Employers are overcoming their reluctance to require that employees become vaccinated against the COVD-19 virus as a condition of employment.  Microsoft, Google, Tyson Foods and many health care providers have announced they will require their employees who work on-site to obtain and provide proof that they have received a COVID-19 vaccination.

At least two federal courts and the U.S. Department of Justice’s Office of Legal Counsel have upheld employers’ rights to require vaccines as a condition of employment.  In Texas, absent a bona fide religious objection or a disability or pregnancy-related condition, employers can mandate that their non-union employees become vaccinated and prove that they have done so as a condition of employment.

Before embarking on a mandatory vaccination requirement, an employer should consider whether it will face any negative consequences from imposing vaccination requirements for employees.  Employers who are already having difficulty recruiting and maintaining talent may find that a mandatory vaccine requirement only exacerbates the problem.  Amazon has expressed just such a concern.  And, there may be key employees that have strong objections to receiving the vaccination and may refuse to comply with the employer’s mandate which could result in the key employee having to be discipline or taking his or her talents to a competitor.

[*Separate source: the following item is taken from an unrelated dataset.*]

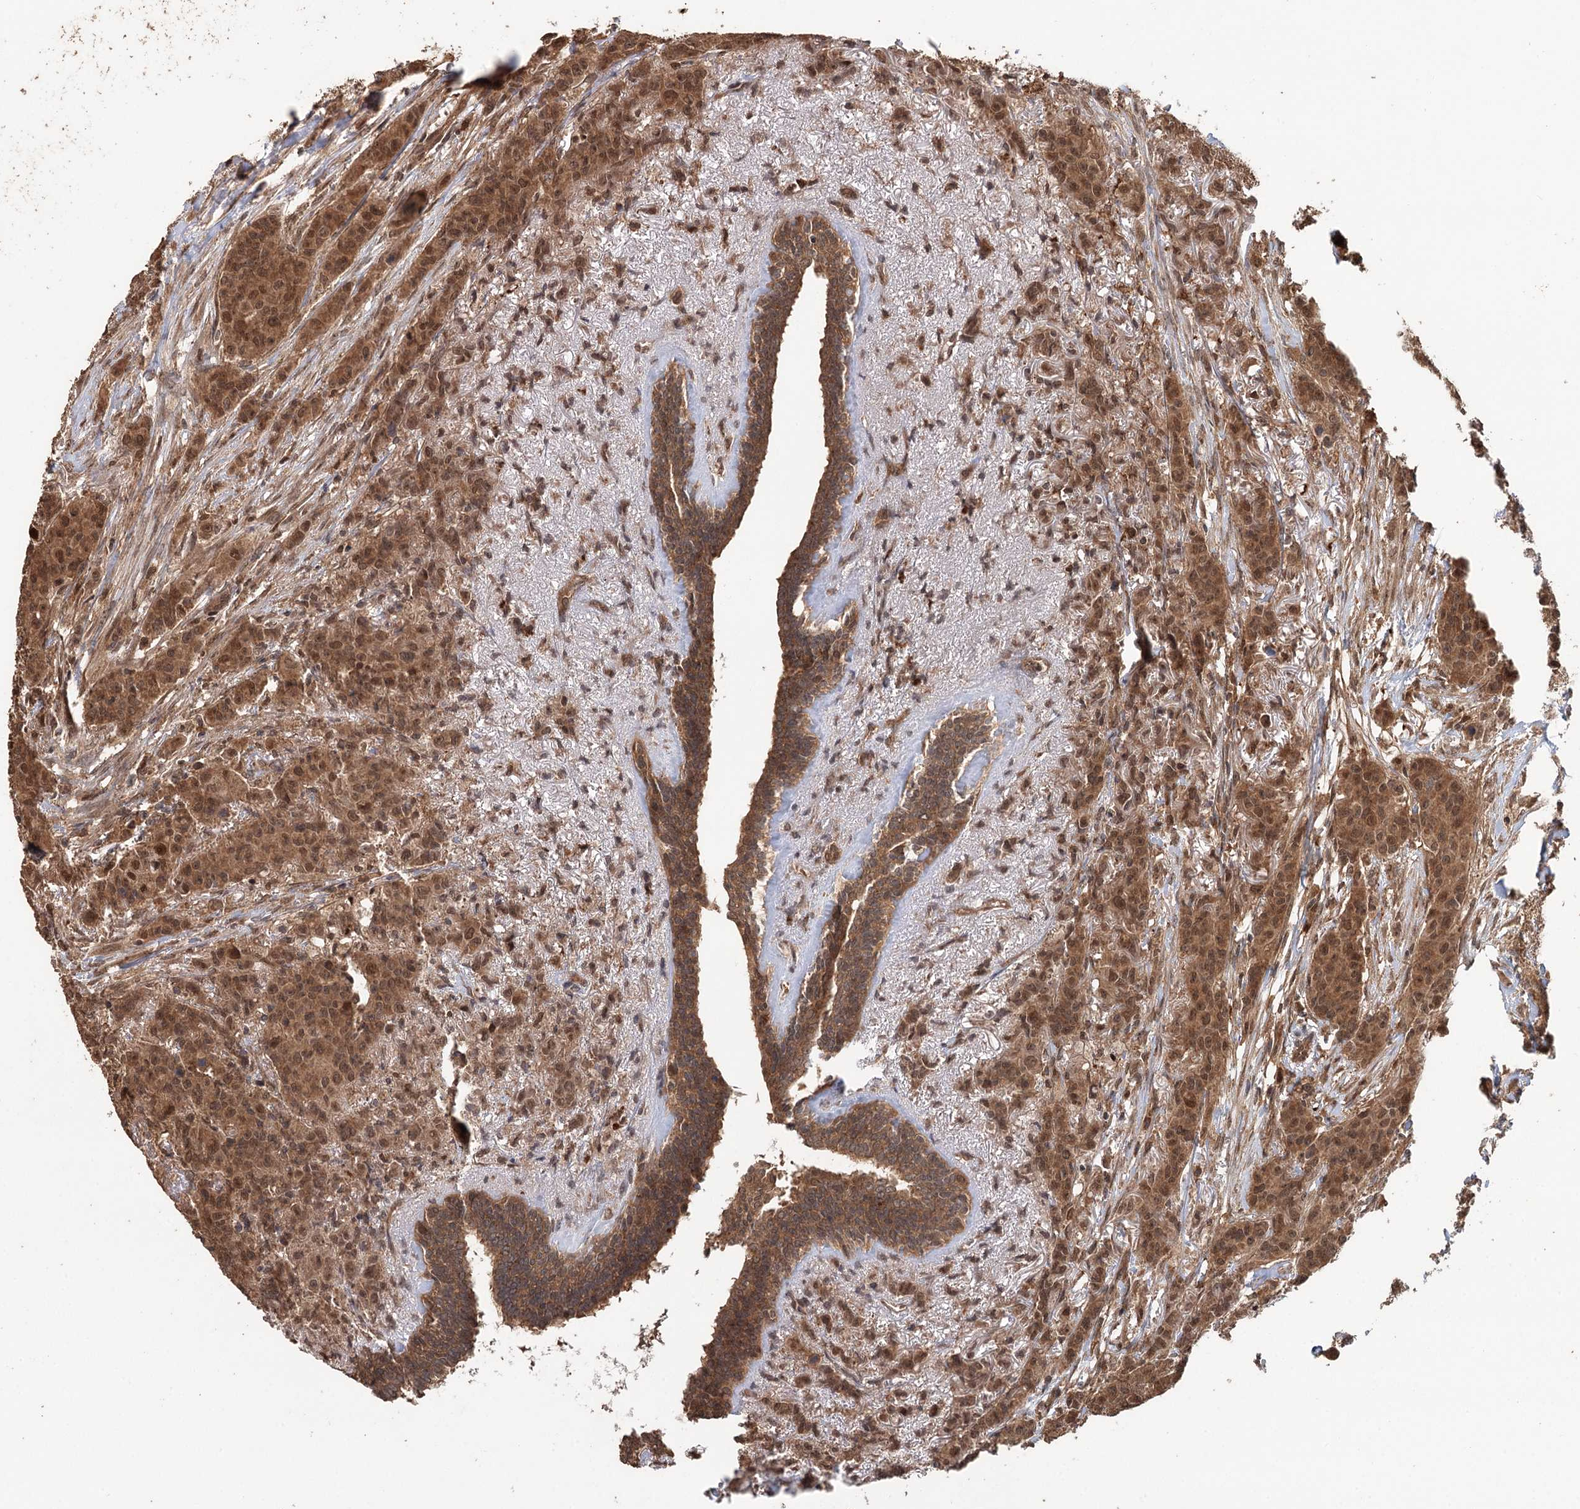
{"staining": {"intensity": "moderate", "quantity": ">75%", "location": "cytoplasmic/membranous,nuclear"}, "tissue": "breast cancer", "cell_type": "Tumor cells", "image_type": "cancer", "snomed": [{"axis": "morphology", "description": "Duct carcinoma"}, {"axis": "topography", "description": "Breast"}], "caption": "Tumor cells reveal moderate cytoplasmic/membranous and nuclear expression in about >75% of cells in breast cancer (intraductal carcinoma). Using DAB (3,3'-diaminobenzidine) (brown) and hematoxylin (blue) stains, captured at high magnification using brightfield microscopy.", "gene": "N6AMT1", "patient": {"sex": "female", "age": 40}}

Once the employer has determined it will make its vaccination requirement mandatory, clear and effective communication to the workforce is important.  The communication should state why the company has elected to impose a mandatory requirement (i.e., for the general health and safety of the workforce).  If there are conditions or limitations on the vaccination requirement (i.e., only for on-site work or access to company property), those conditions or limitations should be detailed in the communication.  This communication should also advise employees on how they will confirm their vaccination status to the employer and what the employer will do with the information it receives.  Keep in mind, the EEOC guidance states that inquiring into an employee’s vaccination status is not a medical inquiry but the information obtained by the employer on the vaccination status is confidential medical information that must be treated as such.  The communication should also identify how and to whom requests for exemption from or accommodation to the vaccine requirement can be directed.

Employees should be given a reasonable amount of time for compliance.  With the widespread availability of the various vaccines 30 days or more should be sufficient.  A short time period is more reasonable if the employer is providing employees with time off (paid or unpaid) to get vaccinated.

Finally, like any work rule, employees should be told about the consequences for failing to comply with the requirement within the requested time period.  Consequences might include discipline up to and including termination (or some lesser form of discipline such as unpaid suspension until the employee complies) or a requirement that the unvaccinated employees wear masks and undergo frequent testing.  Employer should also ensure that they are consistent in their treatment of employees who fail to comply with the new rule.

And of course, employers should work closely with their labor and employment counsel in formulating and implementing a mandatory vaccination requirement.